§ Brief
From the entries, copy out every line in which the word "none" is found.

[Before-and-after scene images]
Segment Open
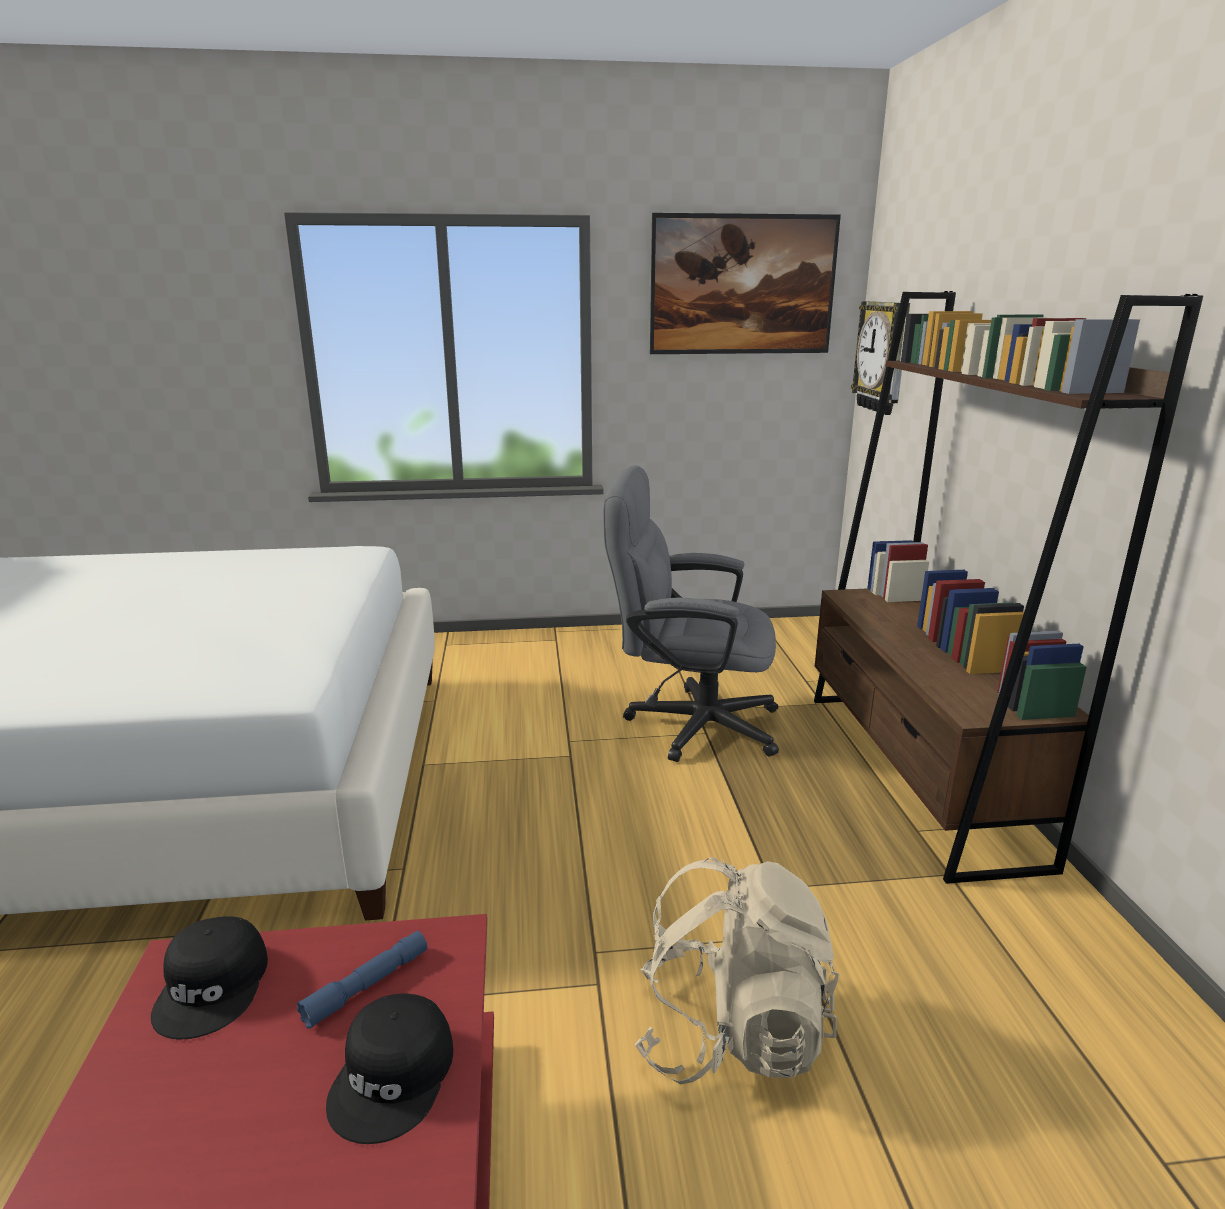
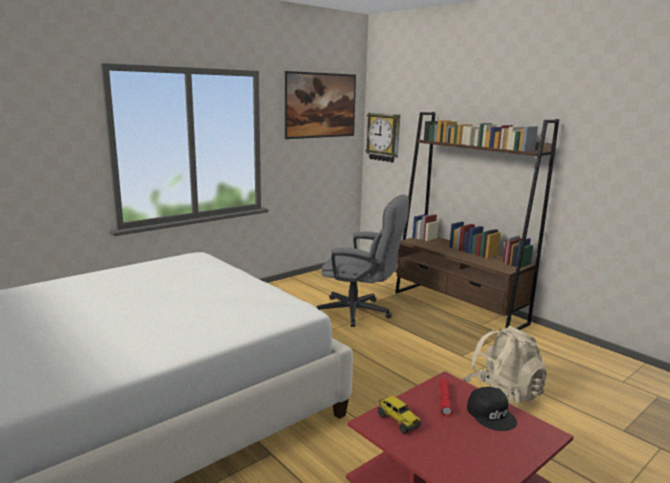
camera: 35 degrees left, 5 degrees down
black cap [151,916,268,1040] -> toy truck [378,396,421,434]
blue flashlight [297,931,427,1029] -> red flashlight [440,378,453,417]
grey office chair [603,465,779,762] -> grey office chair turned 135 degrees counterclockwise [317,194,409,327]

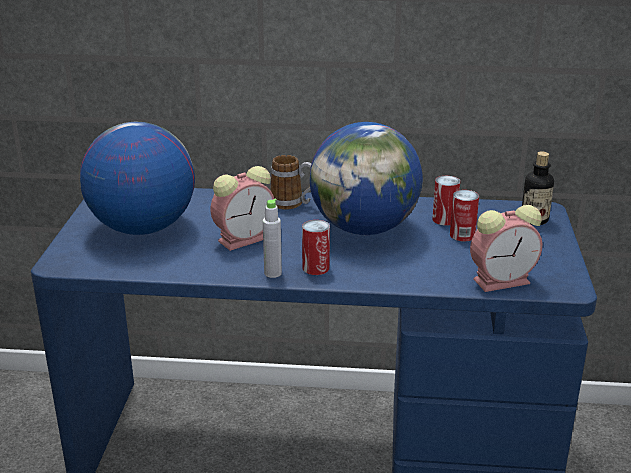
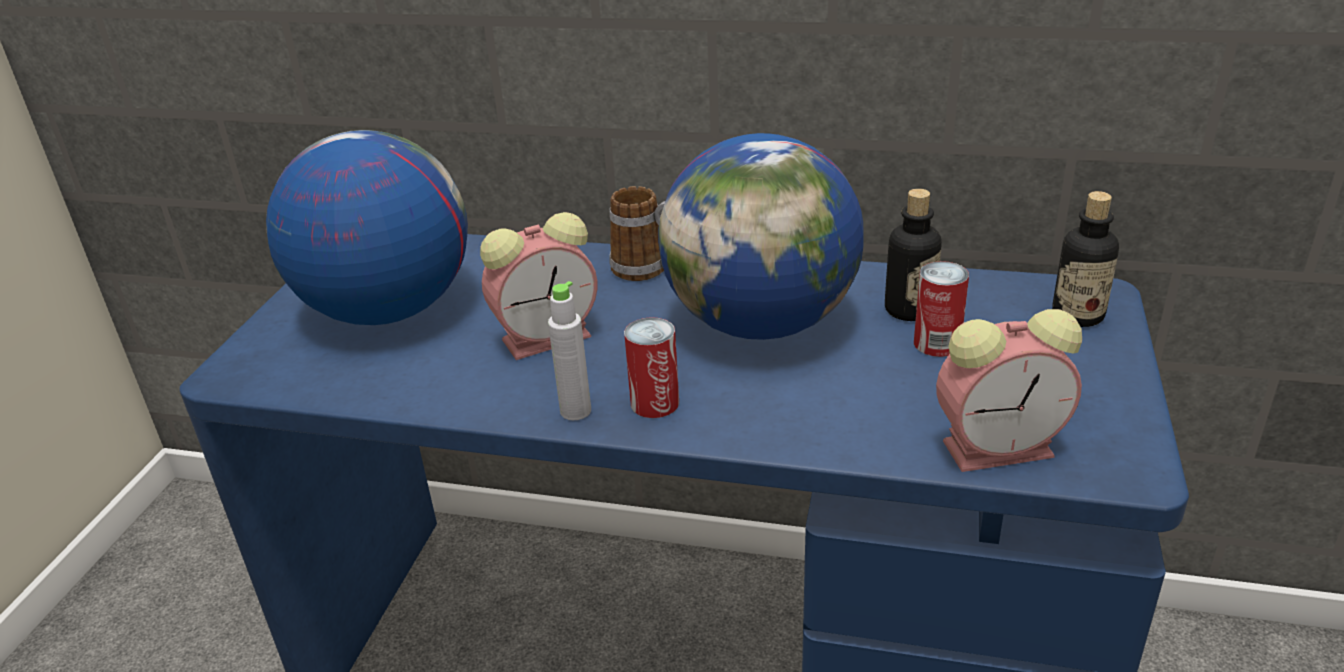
camera: 10 degrees right, 5 degrees up
can [432,176,460,226] -> bottle [885,188,942,321]

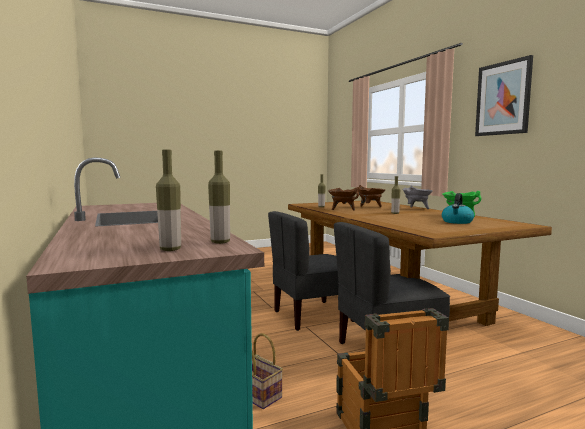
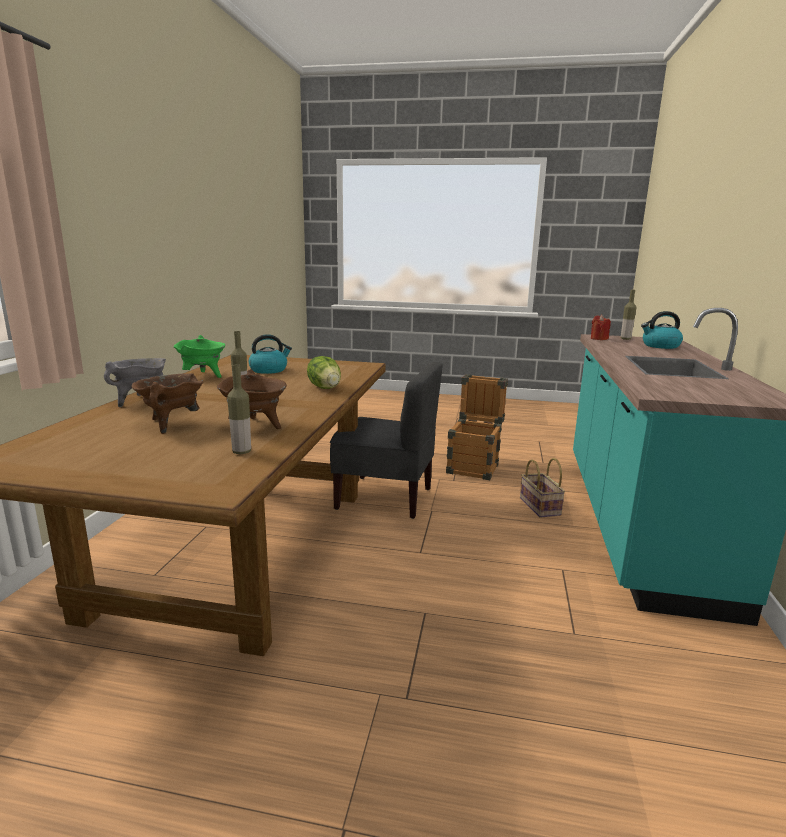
camera: 145 degrees left, 10 degrees up
bottle [208,151,230,244] -> red candle [591,315,611,340]
grey chair [268,211,354,331] -> none
picture [475,55,533,136] -> none
none -> lettuce [307,356,341,389]
none -> kettle [641,311,683,349]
Segment Closed
§ Solution below
grey chair [268,211,354,331] -> none
picture [475,55,533,136] -> none
none -> lettuce [307,356,341,389]
none -> kettle [641,311,683,349]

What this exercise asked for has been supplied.